» **Problem statement**:
Can you put each line of the rows below into a JSON list of strings, one string per line, with blank lines omitted? Leave the pictures out of the list.

» **Stored data**:
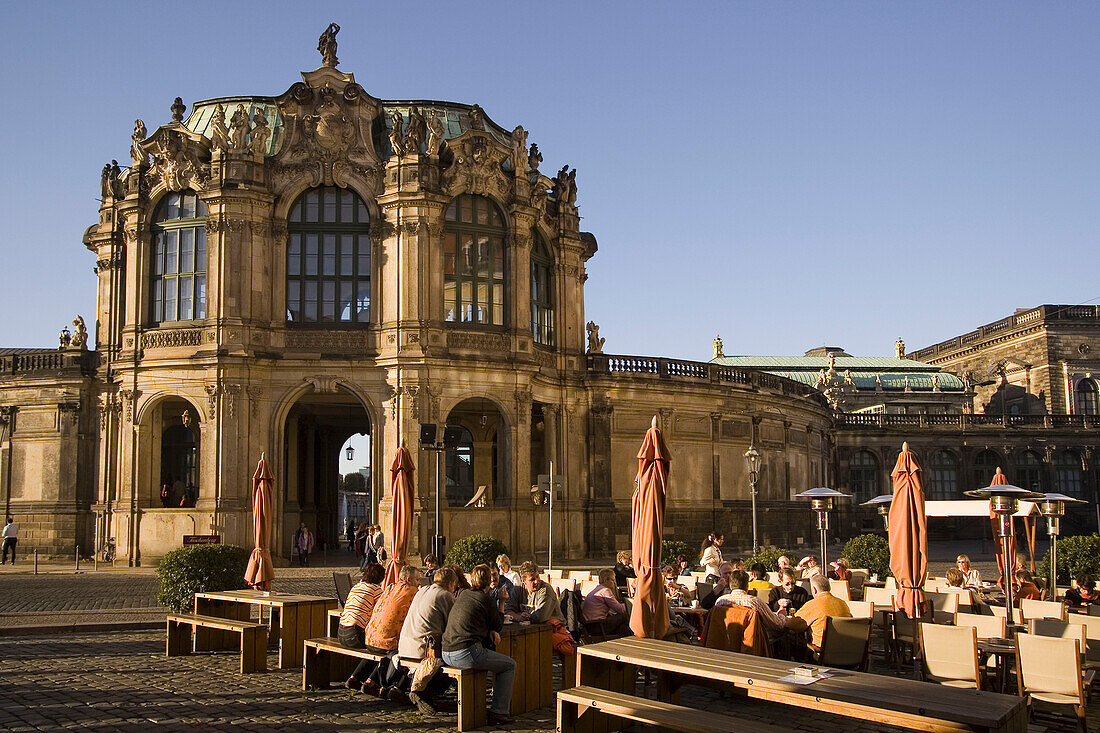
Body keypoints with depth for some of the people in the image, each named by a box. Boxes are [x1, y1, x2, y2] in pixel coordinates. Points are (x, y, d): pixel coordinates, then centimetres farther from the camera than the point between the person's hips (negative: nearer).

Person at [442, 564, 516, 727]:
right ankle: (498, 712, 3)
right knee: (510, 665, 7)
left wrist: (490, 631, 12)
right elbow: (498, 626, 9)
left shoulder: (463, 596, 19)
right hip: (465, 654, -8)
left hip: (446, 655, 8)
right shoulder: (486, 599, -3)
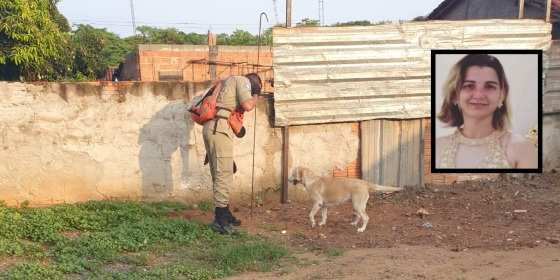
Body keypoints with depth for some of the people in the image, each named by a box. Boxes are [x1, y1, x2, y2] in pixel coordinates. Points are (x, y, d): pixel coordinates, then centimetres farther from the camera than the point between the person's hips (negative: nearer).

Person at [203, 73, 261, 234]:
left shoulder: (229, 82, 29)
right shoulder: (243, 81, 2)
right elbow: (247, 106, -12)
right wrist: (254, 98, 9)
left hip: (209, 128, 10)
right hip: (220, 128, -10)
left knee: (218, 174, 15)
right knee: (224, 174, -10)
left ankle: (224, 214, 24)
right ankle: (220, 219, -11)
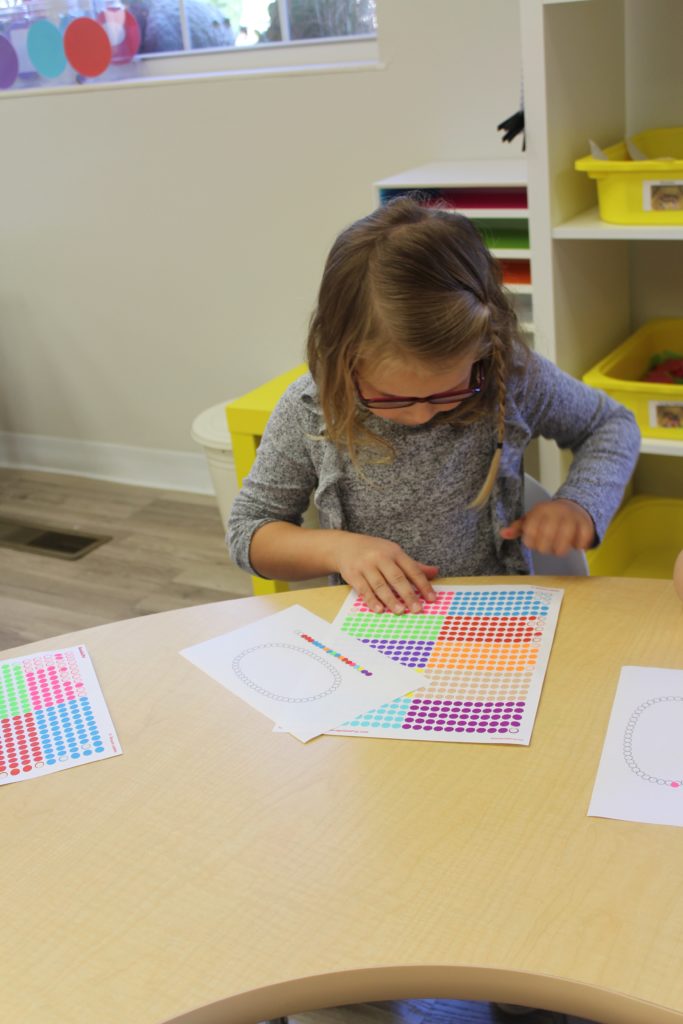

» **Result of this task**:
[
  "Body keypoints with depth for some of the people in the image, each named by a box. Boxes are [x1, y1, x2, y2] in pixel coordinates. Points are (x, y, d): pixel coordinates, then centimetres farther from the camera than the point between the person's hips (negative: nearer).",
  "Person at [442, 564, 516, 727]:",
  "right ankle: (498, 712, 3)",
  "right knee: (510, 665, 7)",
  "left wrist: (490, 631, 12)",
  "right elbow: (498, 626, 9)",
  "left shoulder: (463, 596, 19)",
  "right hip: (465, 654, -8)",
  "left hip: (446, 655, 8)",
  "right shoulder: (486, 599, -3)",
  "Body keypoints with depth for some of the people in the image, each named by a box. Boxes are [x1, y1, x2, y2] in pixel coordinates. Points are (x, y, d): pixel coordinates, then centimetres farther from the camera than the point between the person's hips (negative: nearer).",
  "Person at [203, 73, 261, 234]:",
  "left shoulder: (229, 82, 29)",
  "right shoulder: (243, 81, 2)",
  "right elbow: (247, 106, -12)",
  "right wrist: (254, 98, 9)",
  "left hip: (209, 128, 10)",
  "right hip: (220, 128, -10)",
  "left knee: (218, 174, 15)",
  "right knee: (224, 174, -10)",
  "left ankle: (224, 214, 24)",
  "right ankle: (220, 219, -11)"
]